Harry gives me a quizzical look.
“Scarborough’s book, the language of slavery, the fact that this was still in the Constitution-these were known facts,” I tell him, “though not generally items of controversy until Scarborough mainlined them, put them up on a marquee, at which time they stirred up riots around the country.”
“So?”
“So people often don’t pay much attention to government until it hits them in the head like a two-by-four. Scarborough spelled it out in big letters, the continuing stigma, the national insult. If the letter is as explosive as he believed, there’s no telling what kind of fires it might ignite if it were published, especially in the kind of flammable prose used by Terry Scarborough. Not some dry scholarly work but a racial call to arms.”

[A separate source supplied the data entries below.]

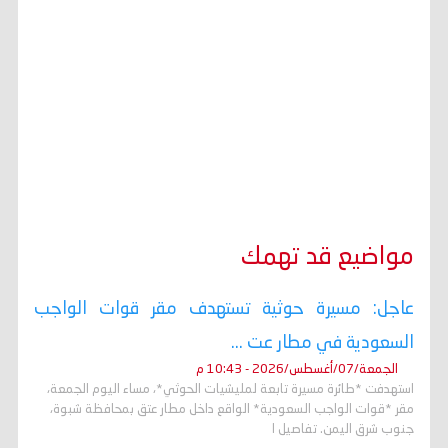
مواضيع قد تهمك
عاجل: مسيرة حوثية تستهدف مقر قوات الواجب
السعودية في مطار عت ...
الجمعة/07/أغسطس/2026 - 10:43 م
استهدفت *طائرة مسيرة تابعة لمليشيات الحوثي*، مساء اليوم الجمعة،
مقر *قوات الواجب السعودية* الواقع داخل مطار عتق بمحافظة شبوة،
جنوب شرق اليمن. تفاصيل ا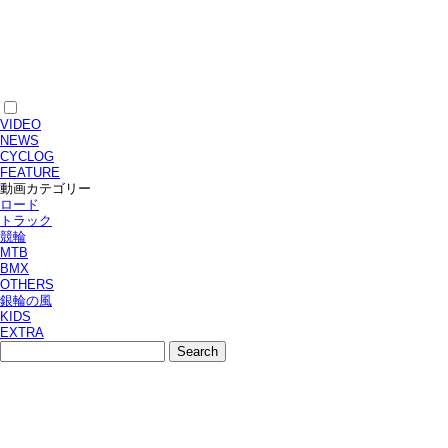
VIDEO
NEWS
CYCLOG
FEATURE
動画カテゴリー
ロード
トラック
競輪
MTB
BMX
OTHERS
銀輪の風
KIDS
EXTRA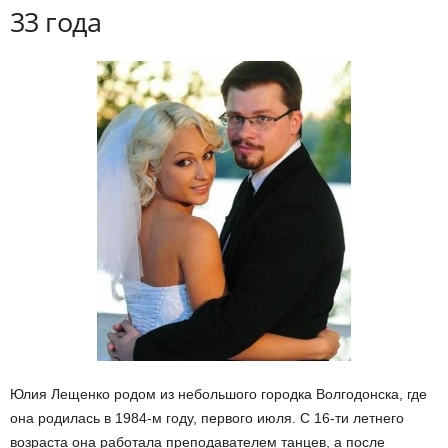
33 года
Юлия Лещенко родом из небольшого городка Волгодонска, где
она родилась в 1984-м году, первого июля. С 16-ти летнего
возраста она работала преподавателем танцев, а после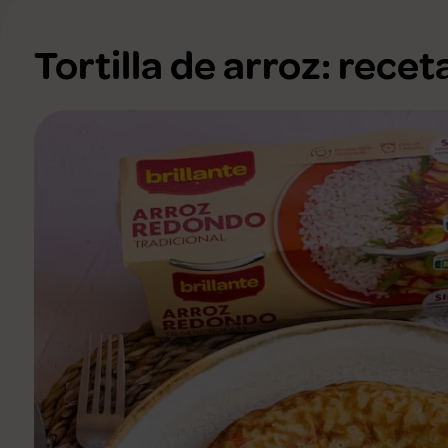
Ver todas
Tortilla de arroz: recet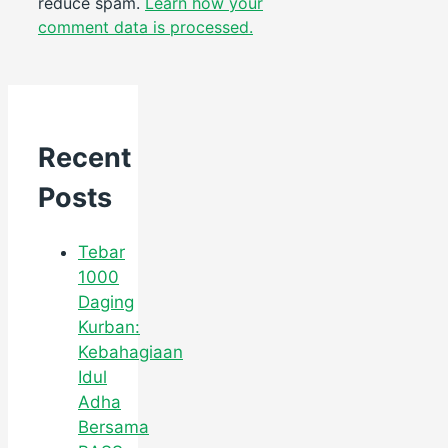
reduce spam.
Learn how your
comment data is processed.
Recent
Posts
Tebar
1000
Daging
Kurban:
Kebahagiaan
Idul
Adha
Bersama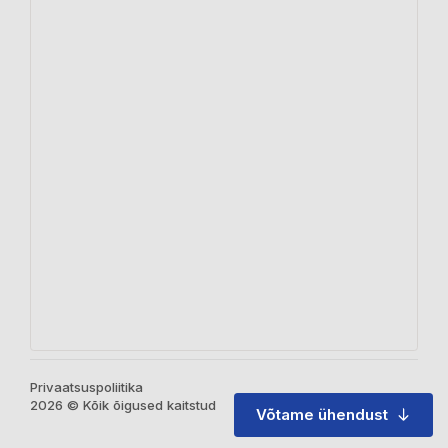
Privaatsuspoliitika
2026 © Kõik õigused kaitstud
Võtame ühendust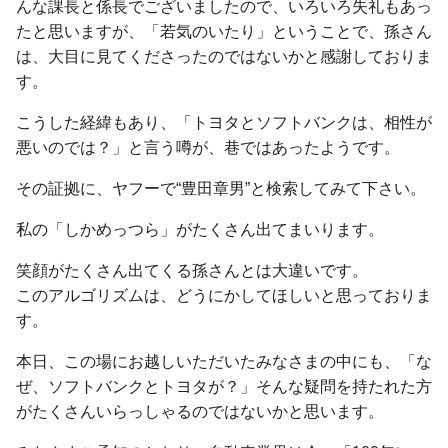
んな課長と係長でございましたので、いろいろ失礼もあっ
たと思いますが、「若気のいたり」ということで、孫さん
は、大目に見てくださったのではないかと感謝しておりま
す。
こうした経緯もあり、「トヨタとソフトバンクは、相性が
悪いのでは？」と言う噂が、巷ではあったようです。
その証拠に、ヤフーで“豊田章男”と検索してみて下さい。
私の「しかめっつら」がたくさん出てまいります。
笑顔がたくさん出てくる孫さんとは大違いです。
このアルゴリズムは、どうにかしてほしいと思っておりま
す。
本日、この場にお越しいただいたみなさまの中にも、「な
ぜ、ソフトバンクとトヨタが？」そんな疑問を持たれた方
がたくさんいらっしゃるのではないかと思います。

“In which case it wouldn’t matter whether he had the original of the letter or a copy,” says Harry.
“Exactly.”
“But who would kill him for that?”
“Not our client,” I tell him.
“No,” says Harry. “Probably not.”
Harry and I have had our share of high-profile cases, but this one, tinged as it is by the issue of race, possesses an explosive quality all its own. To the extent possible, I have avoided the media, for there are obvious pitfalls here, questions the answers to which can be twisted to fit a dozen different political agendas.